Excellent performance-efficiency tradeoff: the 8B model outperforms 78B baselines, showing that the structured decomposition of perceptual flow + variational RL greatly improves sample efficiency.
Good scaling at test time: performance continues to improve with larger sampling budgets, indicating that \(p_\theta(Z|X)\) learns a truly explorable distribution rather than a single point.

Highlights & Insights¶

Reformalizing VGR as "latent variable posterior approximation" is the paper's major conceptual advance—replacing RLVR's "geometric alignment" framework with a "distribution approximation" framework turns the previously unsolvable "expert bias" problem into a tunable \(\lambda\)/\(\varepsilon\) hyperparameter issue.
Sub-TB provides dense supervision while maintaining GFlowNet's exploratory nature, making it especially suitable for long-chain perceptual behaviors; bridging GFlowNet concepts from molecule generation to LVLM reasoning is both novel and natural.
The insight that the contrastive term \(p_\phi^+/p_\phi^-\) in the multi-dimensional reward is equivalent to reverse-KL distillation is elegant, directly turning the caption likelihood difference "inside/outside the box" into a KL term difference, with clear physical and optimization semantics.
The design philosophy of Vicinal Geometric Shaping ("expert as reference, not target") is transferable to any RLHF scenario needing a balance between expert prior and exploration, such as tool calling for code agents or robot policy distillation.

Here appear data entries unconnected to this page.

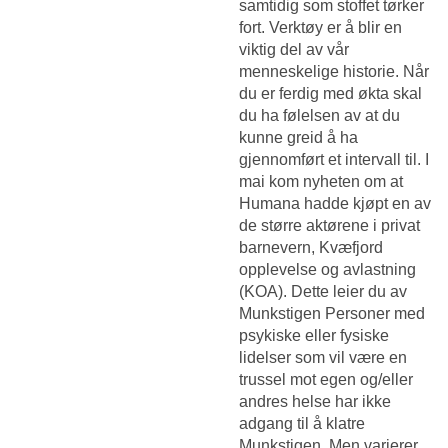
samtidig som stoffet tørker
fort. Verktøy er å blir en
viktig del av vår
menneskelige historie. Når
du er ferdig med økta skal
du ha følelsen av at du
kunne greid å ha
gjennomført et intervall til. I
mai kom nyheten om at
Humana hadde kjøpt en av
de større aktørene i privat
barnevern, Kvæfjord
opplevelse og avlastning
(KOA). Dette leier du av
Munkstigen Personer med
psykiske eller fysiske
lidelser som vil være en
trussel mot egen og/eller
andres helse har ikke
adgang til å klatre
Munkstigen. Men varierer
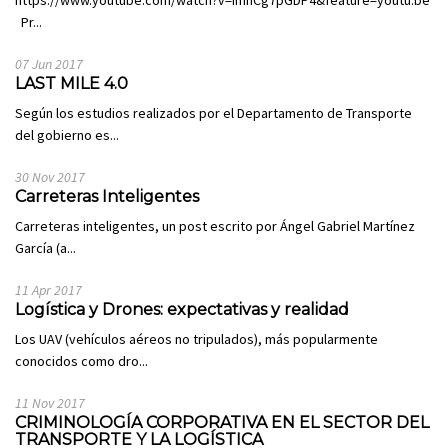
https://www.youtube.com/watch?v=imhCg7pGDP4&feature=youtu.be
Pr...
07 Jun 2017
LAST MILE 4.0
Según los estudios realizados por el Departamento de Transporte
del gobierno es...
30 Nov 2017
Carreteras Inteligentes
Carreteras inteligentes, un post escrito por Ángel Gabriel Martínez
García (a...
11 Apr 2017
Logística y Drones: expectativas y realidad
Los UAV (vehículos aéreos no tripulados), más popularmente
conocidos como dro...
11 Nov 2017
CRIMINOLOGÍA CORPORATIVA EN EL SECTOR DEL
TRANSPORTE Y LA LOGÍSTICA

Limitations & Future Work¶

Theoretical assumptions are strong (Assumption 1/2, \(d_{eff}\)-regularity, etc.), and it is unclear whether real LVLM distributions satisfy them; the bounds are only idealized upper limits.
Perceptual Flow currently supports only "box + caption" binary states; extension is needed for finer-grained perceptual behaviors (e.g., masks, point clouds, video frames).
The data pipeline relies on strong teacher models (Gemini-3-flash / GPT-4o) to synthesize flows, posing an explicit barrier for open-source reproduction; cold start data quality directly impacts final performance.
\(\lambda\) and \(\varepsilon\) are still fixed hyperparameters, lacking adaptive scheduling; the theorem only proves the existence of optimal \(\lambda^\star\), without specifying how to choose it.
Multi-dimensional rewards require maintaining a reward model \(p_\phi\) (initialized with the policy but frozen), doubling memory cost during training.

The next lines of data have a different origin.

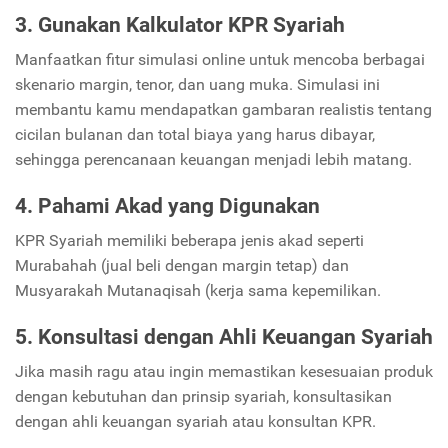
3. Gunakan Kalkulator KPR Syariah
Manfaatkan fitur simulasi online untuk mencoba berbagai
skenario margin, tenor, dan uang muka. Simulasi ini
membantu kamu mendapatkan gambaran realistis tentang
cicilan bulanan dan total biaya yang harus dibayar,
sehingga perencanaan keuangan menjadi lebih matang.
4. Pahami Akad yang Digunakan
KPR Syariah memiliki beberapa jenis akad seperti
Murabahah (jual beli dengan margin tetap) dan
Musyarakah Mutanaqisah (kerja sama kepemilikan.
5. Konsultasi dengan Ahli Keuangan Syariah
Jika masih ragu atau ingin memastikan kesesuaian produk
dengan kebutuhan dan prinsip syariah, konsultasikan
dengan ahli keuangan syariah atau konsultan KPR.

vs Look-Twice / VGR / TraceVL: These works use expert geometry from GroundingDINO as hard rewards, limited by expert bias; PFlowNet reduces the expert to a vicinal reference and uses variational objectives to self-learn optimal perception.
vs DeepSeek-R1 (RLVR paradigm): R1 applies RLVR to math/code with verifiable rewards; PFlowNet extends RLVR to scenarios where perceptual behavior cannot be directly verified, using contrastive likelihood + information gain instead of ground-truth rewards.
vs GFlowNets (Sub-TB): Original GFN is for discrete combinatorial object generation; this work is among the first to introduce Sub-TB to LVLM multimodal reasoning.
vs Vicinal Risk Minimization: Borrows the "vicinal shaping" idea from classic VRM, but applies it to trajectory space instead of input space, providing a new RL regularization primitive.

Rating¶

Novelty: ⭐⭐⭐⭐⭐ Reformalizes VGR, introduces GFlowNet Sub-TB, designs vicinal geometric shaping; the overall framework is coherent and opens a new paradigm.
Experimental Thoroughness: ⭐⭐⭐⭐ Comprehensive evaluation on V* / TreeBench / MME-RealWorld-Lite, compared to large model baselines; however, many ablation details are in the appendix.
Writing Quality: ⭐⭐⭐⭐ Clear structure in theory and method, with a consistent flow from "probing experiment → formalization → Sub-TB → reward → geometric shaping."
Value: ⭐⭐⭐⭐⭐ Paradigm-shifting for future grounded-reasoning LVLMs; vicinal shaping and multi-dimensional rewards are highly transferable.